* BRIEF *
Recast all of the material below as a numbered list with one line per item, skipping any blank lines. Leave the pictures out of your answer.

* AVAILABLE RECORDS *
▶

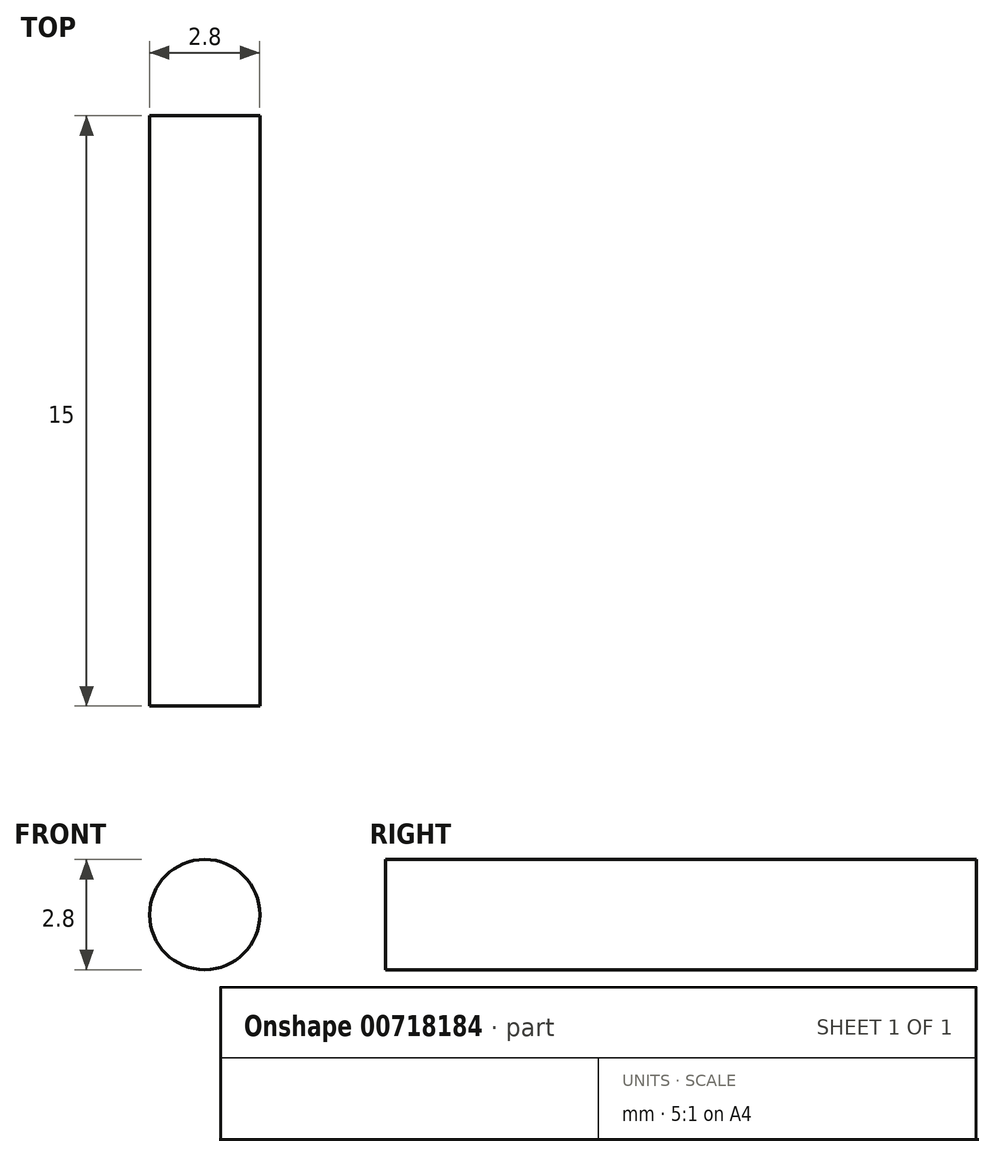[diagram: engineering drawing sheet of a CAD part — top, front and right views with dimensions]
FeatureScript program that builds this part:
annotation { "Feature Type Name" : "Feature", "Feature Type Description" : "" }
export const myFeature = defineFeature(function(context is Context, id is Id, definition is map)
    precondition{}
    {
        {
            var Q0;
            Q0=qCreatedBy(makeId("Front.planeOp"),FACE);
            var sketch = newSketch(context, id + "F0", { "sketchPlane" : qUnion([Q0])});
            skCircle(sketch, "E0", {"center": v(39.31, 25.5) * mm, "radius": 1.4 * mm});
            skSolve(sketch);
        }
        {
            var Q0;
            Q0=makeQuery(id+"F0.imprint","IMPRINT",FACE,{"disambiguationData":[TD([[makeQuery(id+"F0.imprint","IMPRINT",EDGE,{"derivedFrom":sQuery(id+"F0.wireOp",EDGE,"E0")}),1.0]])]});
            extrude(context, id + "F1", {"entities" : qUnion([Q0]), "depth" : 15 * mm, "offsetDistance" : 25 * mm});
        }
    });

◀

* THE COMPLETED TASK *
1. [diagram: engineering drawing sheet of a CAD part — top, front and right views with dimensions]
2. FeatureScript program that builds this part:
3. annotation { "Feature Type Name" : "Feature", "Feature Type Description" : "" }
4. export const myFeature = defineFeature(function(context is Context, id is Id, definition is map)
5.     precondition{}
6.     {
7.         {
8.             var Q0;
9.             Q0=qCreatedBy(makeId("Front.planeOp"),FACE);
10.             var sketch = newSketch(context, id + "F0", { "sketchPlane" : qUnion([Q0])});
11.             skCircle(sketch, "E0", {"center": v(39.31, 25.5) * mm, "radius": 1.4 * mm});
12.             skSolve(sketch);
13.         }
14.         {
15.             var Q0;
16.             Q0=makeQuery(id+"F0.imprint","IMPRINT",FACE,{"disambiguationData":[TD([[makeQuery(id+"F0.imprint","IMPRINT",EDGE,{"derivedFrom":sQuery(id+"F0.wireOp",EDGE,"E0")}),1.0]])]});
17.             extrude(context, id + "F1", {"entities" : qUnion([Q0]), "depth" : 15 * mm, "offsetDistance" : 25 * mm});
18.         }
19.     });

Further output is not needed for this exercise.